Congress established the Department of Labor (DOL) as a cabinet-level agency in 1913 to foster, promote, and develop the welfare of the wage earners of the United States, to improve their working conditions, and to advance their opportunities for profitable employment. In today's economy, this mandate requires the department to find new ways to build a highly skilled workforce whose talents and productivity can compete in an international, high-technology market.
With more than 18,000 employees, the department has budgeted $42.9 billion in fiscal year 1993. For fiscal year 1994, the President has requested $40.4 billion. Although the majority of DOL's budget is expended on service and benefits, most department personnel work in enforcement.

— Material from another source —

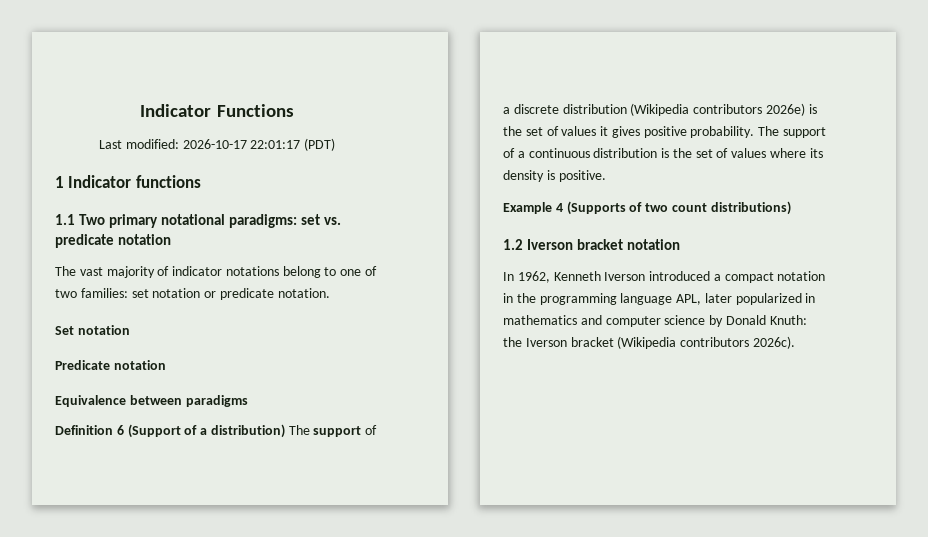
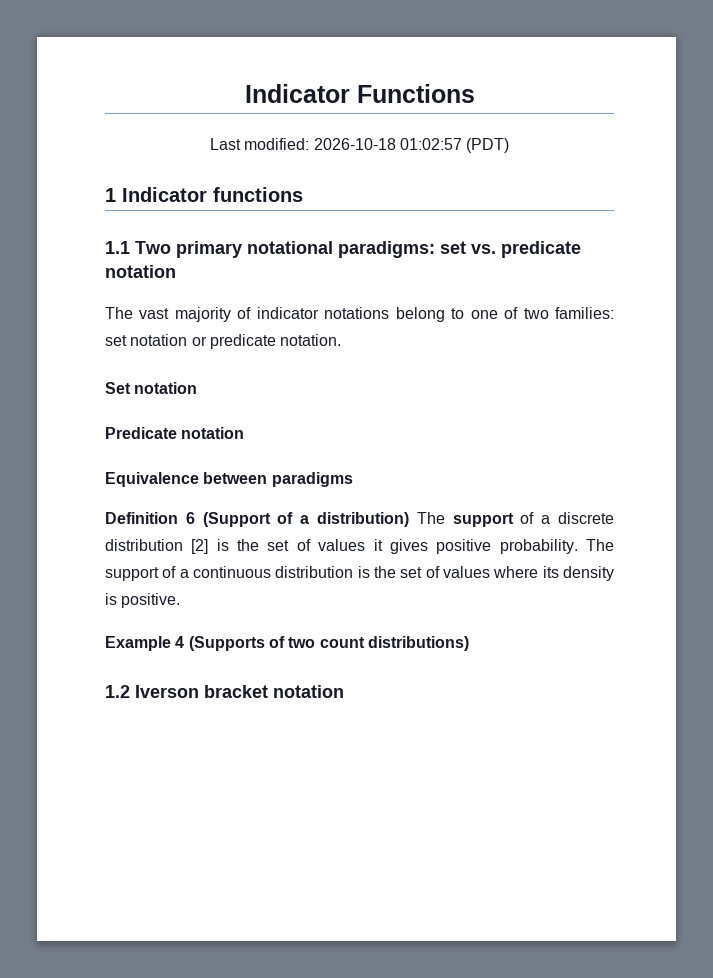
[182,139,301,149] 2026-10-17 22:01:17 -> [313,138,462,150] 2026-10-18 01:02:57
[630,103,805,116] (Wikipedia contributors 2026e) -> [191,539,209,554] [2]
[503,271,826,283] [503,293,816,305] [503,315,807,327] [503,336,795,349] // In 1962, Kenneth Iverson introduced a compact notation in the programming language APL, later popularized in mathematics and computer science by Donald Knuth: the Iverson bracket (Wikipedia contributors 2026c). -> (344, 691) none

The department's current challenge is to respond to the massive structural changes taking place in the U.S. economy and abroad. The 21 recommendations developed through the National Performance Review (NPR) and DOL's ongoing reinvention efforts provide the beginning of a blueprint for how the government can best respond to the fundamental changes workers and their employers face.
The report recommends ways to cut red tape by calling for changes in program design, processes for setting standards and resolving legal issues, and reporting requirements. The report encourages acceleration and expansion of DOL's programs to enhance reemployment programs for occupationally disabled federal employees--a focus that will better meet the needs of those employees and their employers.
Another goal related to the cutting of red tape is the development of a single, comprehensive worker adjustment strategy to replace the numerous categorical programs that currently impede service delivery.
Barriers to effectiveness are also present in the rulemaking and dispute resolution processes within DOL. The report proposes changes to lessen the adversarial nature of these procedures.
Two of the recommendations will reduce the red tape and cost involved in administering Employee Retirement Income Security Act of 1974 (ERISA), by improving the processes through which Pension and Welfare Benefits Administration (PWBA) obtains pension-related information.
Finally, redirecting the Mine Safety and Health Administration's (MSHA's) role in mine equipment regulation from prototype testing to on-site quality assurance will make it easier for equipment manufacturers to enter international markets. Establishing license and service fees to offset the costs of providing MSHA services is also proposed, as is providing MSHA with authority to determine the source from which it obtains research and development support.
Five recommendations represent bold departures from the past and introduce competition and market forces to crucial DOL activities.
The proposed One-Stop Shopping concept, based on service-integration concepts emerging in progressive state and local governments, uses information technology to facilitate access to job-related information. A related proposal would create a Workforce Development Council to implement these changes.
Market dynamics also underlie the proposal to shift more of the responsibility for ensuring workplace safety and health from the government to those directly involved in the workplace. The report also proposes that DOL contract out the federally operated Job Corps centers that are not already operated under contract.
Recommendations aimed at empowering employees to get results suggest shifts in management philosophy and program focus. As a first step, the report encourages the enforcement agencies within the department to use organizational networks to foster customer service, and recommends increasing DOL assistance to states in collecting delinquent Unemployment Insurance Trust Fund contributions.
The entire federal budget is affected by the Consumer Price Index (CPI), which needs to be updated. Research suggests that if a more recent CPI market basket had been used last year, the resulting 0.7 percent reduction in the CPI would have reduced the federal budget by more than $4 billion by more accurately reflecting inflation's impact on automatic spending programs.
To promote better service delivery, new management approaches are proposed for the Solicitor's office. Consistent with the recommendations to integrate employment and training services, the report recommends that the VETS program be consolidated into ETA.
The report also advocates the dedication of more resources to efforts to reduce fraud in the Federal Employees' Compensation Act (FECA) program.
Secretary of Labor Robert Reich has initiated projects focusing on the school-to-work transition, the needs of displaced workers, and the needs of employees for ongoing training and development opportunities.
Many of these issues were highlighted by the President at a Conference on the Future of the American Workplace, jointly sponsored by DOL and the Department of Commerce, during the week of July 26, 1993. DOL's internal teams will continue the work of NPR through implementation of the recommendations in this report.
DOL can save the federal government $252 million through fiscal year 1999 by updating its programs, conducting its work in less cumbersome ways, and designing its activities to respond to market forces. These changes will improve the department's ability to serve the needs of U.S. workers and provide more accurate data for entitlement and tax adjustments.